▶ _Source text_

[start]

Revert create_random_index change for now (fails unit tests)

mseeger · mseeger · commit db9227123160 · 2026-05-08T23:21:34.000+02:00
diff --git a/keys_values/kvcache/gradient/annotation.py b/keys_values/kvcache/gradient/annotation.py
@@ -172,29 +172,13 @@ def create_random_index(
     if dtype is None:
         dtype = torch.int64
     num = min(shape[2], length)
-    # Batched random permutation: draw uniform random values of shape
-    # (batch, n_heads, length), argsort along the last dim to produce
-    # independent permutations per (b, h), then slice to `num`.
-    # This replaces a Python `for b, h: torch.randperm(length)` loop — on CUDA
-    # each randperm launches ~7 small kernels, so the loop produced
-    # batch * n_heads * 7 kernel launches; this path produces a handful.
-    if device.type == "cuda":
-        rand_vals = torch.rand(
-            shape[0], shape[1], length, device=device, dtype=torch.float32
-        )
-        # argsort returns int64; cast to the requested dtype below
-        perms = rand_vals.argsort(dim=-1)
-        if num < length:
-            perms = perms[..., :num]
-        result = perms.to(dtype=dtype)

[end]

▶ _Given data_
[start]

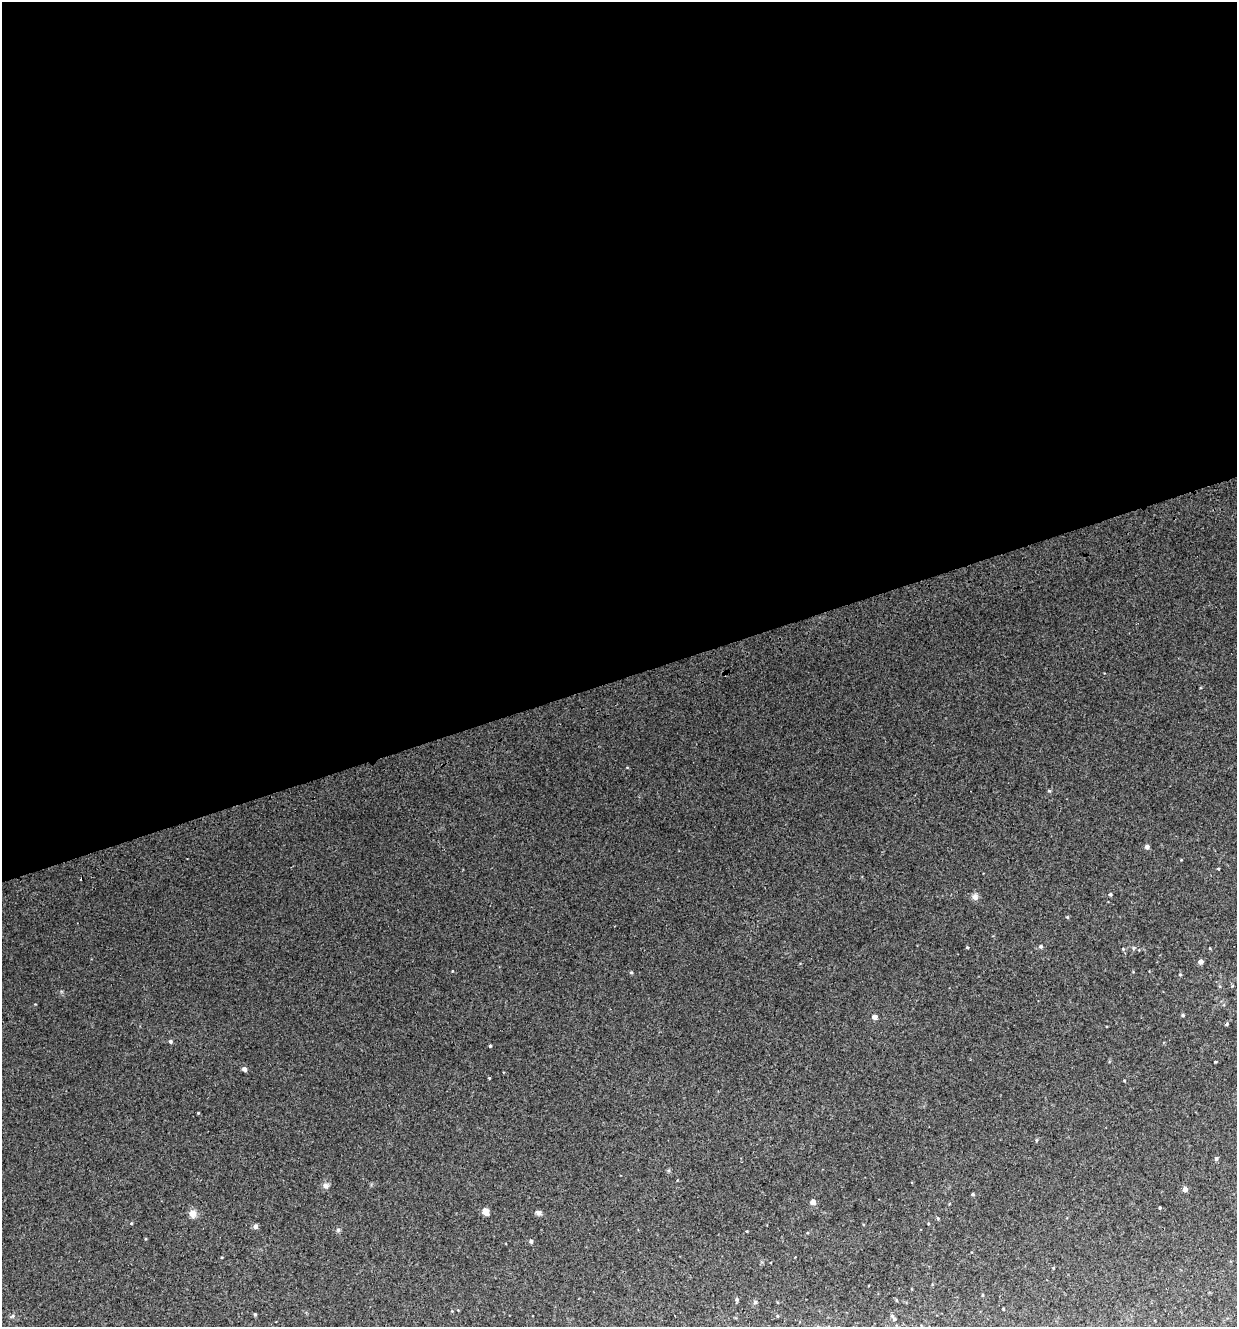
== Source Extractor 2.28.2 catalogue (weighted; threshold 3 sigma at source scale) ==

[end]

▶ _Set tasks_
a - Write out the part of the commit diff above that runs between "Revert create_random_index change" and "produces a handful.", inclusive.
b - In the commit diff above, turn the comment paragraph beginning "Batched random permutation: draw uniform random values" into a short list that keeps its main facts.
c - Answer these from the commit diff above:
(i) According to its title, why was the create_random_index change reverted?
(ii) What dtype is used when none is given?
(iii) Which file does the diff change?

▶ _Per-task answers_
a -
Revert create_random_index change for now (fails unit tests)

mseeger · mseeger · commit db9227123160 · 2026-05-08T23:21:34.000+02:00
diff --git a/keys_values/kvcache/gradient/annotation.py b/keys_values/kvcache/gradient/annotation.py
@@ -172,29 +172,13 @@ def create_random_index(
     if dtype is None:
         dtype = torch.int64
     num = min(shape[2], length)
-    # Batched random permutation: draw uniform random values of shape
-    # (batch, n_heads, length), argsort along the last dim to produce
-    # independent permutations per (b, h), then slice to `num`.
-    # This replaces a Python `for b, h: torch.randperm(length)` loop — on CUDA
-    # each randperm launches ~7 small kernels, so the loop produced
-    # batch * n_heads * 7 kernel launches; this path produces a handful.

b -
- Draws uniform random values of shape (batch, n_heads, length).
- Argsorts them along the last dimension to get an independent permutation for each (b, h), then slices to `num`.
- Replaces a Python loop that called `torch.randperm(length)` for each b, h.
- On CUDA each randperm launches about 7 small kernels, so the loop caused batch * n_heads * 7 kernel launches. The new path causes only a handful.

c -
(i) It fails unit tests.
(ii) torch.int64
(iii) keys_values/kvcache/gradient/annotation.py